- _Task to carry out_: Reproduce every line of text in the listing below word for word, leaving out the pictures.

**** Dataset records

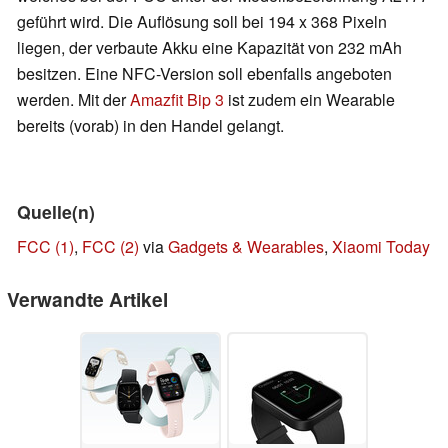
geführt wird. Die Auflösung soll bei 194 x 368 Pixeln
liegen, der verbaute Akku eine Kapazität von 232 mAh
besitzen. Eine NFC-Version soll ebenfalls angeboten
werden. Mit der
Amazfit Bip 3
ist zudem ein Wearable
bereits (vorab) in den Handel gelangt.
Quelle(n)
FCC (1)
,
FCC (2)
via
Gadgets & Wearables
,
Xiaomi Today
Verwandte Artikel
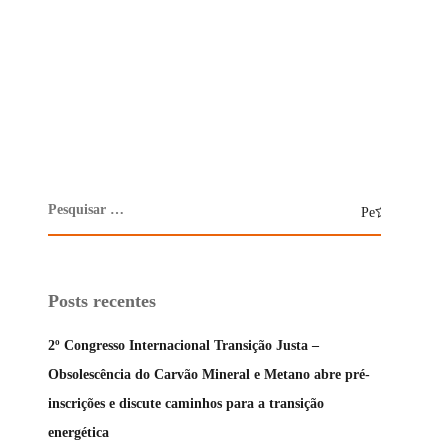
Posts recentes
2º Congresso Internacional Transição Justa –
Obsolescência do Carvão Mineral e Metano abre pré-
inscrições e discute caminhos para a transição
energética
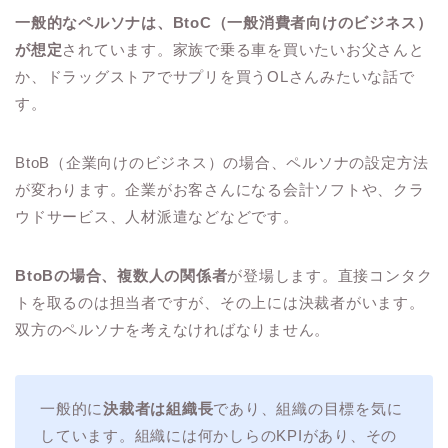
一般的なペルソナは、BtoC（一般消費者向けのビジネス）
が想定
されています。家族で乗る車を買いたいお父さんと
か、ドラッグストアでサプリを買うOLさんみたいな話で
す。
BtoB（企業向けのビジネス）の場合、ペルソナの設定方法
が変わります。企業がお客さんになる会計ソフトや、クラ
ウドサービス、人材派遣などなどです。
BtoBの場合、複数人の関係者
が登場します。直接コンタク
トを取るのは担当者ですが、その上には決裁者がいます。
双方のペルソナを考えなければなりません。
一般的に
決裁者は組織長
であり、組織の目標を気に
しています。組織には何かしらのKPIがあり、その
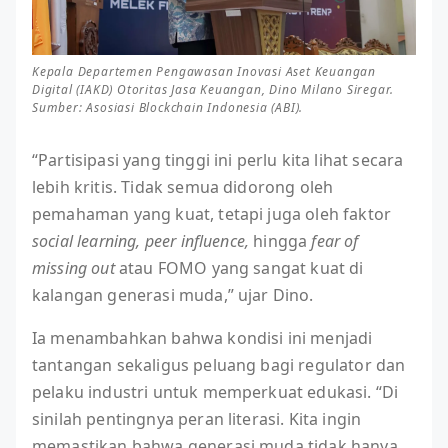
Kepala Departemen Pengawasan Inovasi Aset Keuangan
Digital (IAKD) Otoritas Jasa Keuangan, Dino Milano Siregar.
Sumber: Asosiasi Blockchain Indonesia (ABI).
“Partisipasi yang tinggi ini perlu kita lihat secara
lebih kritis. Tidak semua didorong oleh
pemahaman yang kuat, tetapi juga oleh faktor
social learning, peer influence,
hingga
fear of
missing out
atau FOMO yang sangat kuat di
kalangan generasi muda,” ujar Dino.
Ia menambahkan bahwa kondisi ini menjadi
tantangan sekaligus peluang bagi regulator dan
pelaku industri untuk memperkuat edukasi. “Di
sinilah pentingnya peran literasi. Kita ingin
memastikan bahwa generasi muda tidak hanya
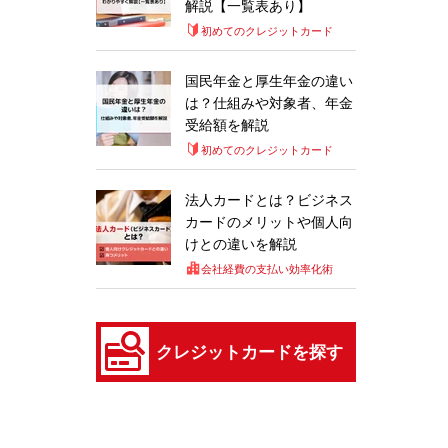
解説【一覧表あり】
初めてのクレジットカード
国民年金と厚生年金の違い
は？仕組みや対象者、年金
受給額を解説
初めてのクレジットカード
法人カードとは？ビジネス
カードのメリットや個人向
けとの違いを解説
会社経費の支払い効率化術
クレジットカードを探す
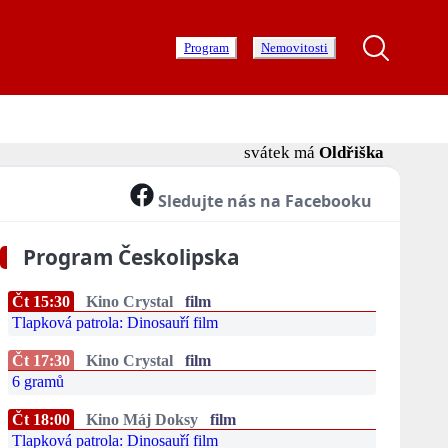
Program
Nemovitosti
svátek má
Oldřiška
Sledujte nás na Facebooku
Program Českolipska
Čt 15:30
Kino Crystal
film
Tlapková patrola: Dinosauří film
Čt 17:30
Kino Crystal
film
6 gramů
Čt 18:00
Kino Máj Doksy
film
Tlapková patrola: Dinosauří film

********

- _Response to this exercise_:
geführt wird. Die Auflösung soll bei 194 x 368 Pixeln
liegen, der verbaute Akku eine Kapazität von 232 mAh
besitzen. Eine NFC-Version soll ebenfalls angeboten
werden. Mit der
Amazfit Bip 3
ist zudem ein Wearable
bereits (vorab) in den Handel gelangt.
Quelle(n)
FCC (1)
,
FCC (2)
via
Gadgets & Wearables
,
Xiaomi Today
Verwandte Artikel
Posts recentes
2º Congresso Internacional Transição Justa –
Obsolescência do Carvão Mineral e Metano abre pré-
inscrições e discute caminhos para a transição
energética
一般的なペルソナは、BtoC（一般消費者向けのビジネス）
が想定
されています。家族で乗る車を買いたいお父さんと
か、ドラッグストアでサプリを買うOLさんみたいな話で
す。
BtoB（企業向けのビジネス）の場合、ペルソナの設定方法
が変わります。企業がお客さんになる会計ソフトや、クラ
ウドサービス、人材派遣などなどです。
BtoBの場合、複数人の関係者
が登場します。直接コンタク
トを取るのは担当者ですが、その上には決裁者がいます。
双方のペルソナを考えなければなりません。
一般的に
決裁者は組織長
であり、組織の目標を気に
しています。組織には何かしらのKPIがあり、その
Kepala Departemen Pengawasan Inovasi Aset Keuangan
Digital (IAKD) Otoritas Jasa Keuangan, Dino Milano Siregar.
Sumber: Asosiasi Blockchain Indonesia (ABI).
“Partisipasi yang tinggi ini perlu kita lihat secara
lebih kritis. Tidak semua didorong oleh
pemahaman yang kuat, tetapi juga oleh faktor
social learning, peer influence,
hingga
fear of
missing out
atau FOMO yang sangat kuat di
kalangan generasi muda,” ujar Dino.
Ia menambahkan bahwa kondisi ini menjadi
tantangan sekaligus peluang bagi regulator dan
pelaku industri untuk memperkuat edukasi. “Di
sinilah pentingnya peran literasi. Kita ingin
memastikan bahwa generasi muda tidak hanya
解説【一覧表あり】
初めてのクレジットカード
国民年金と厚生年金の違い
は？仕組みや対象者、年金
受給額を解説
初めてのクレジットカード
法人カードとは？ビジネス
カードのメリットや個人向
けとの違いを解説
会社経費の支払い効率化術
クレジットカードを探す
Program
Nemovitosti
svátek má
Oldřiška
Sledujte nás na Facebooku
Program Českolipska
Čt 15:30
Kino Crystal
film
Tlapková patrola: Dinosauří film
Čt 17:30
Kino Crystal
film
6 gramů
Čt 18:00
Kino Máj Doksy
film
Tlapková patrola: Dinosauří film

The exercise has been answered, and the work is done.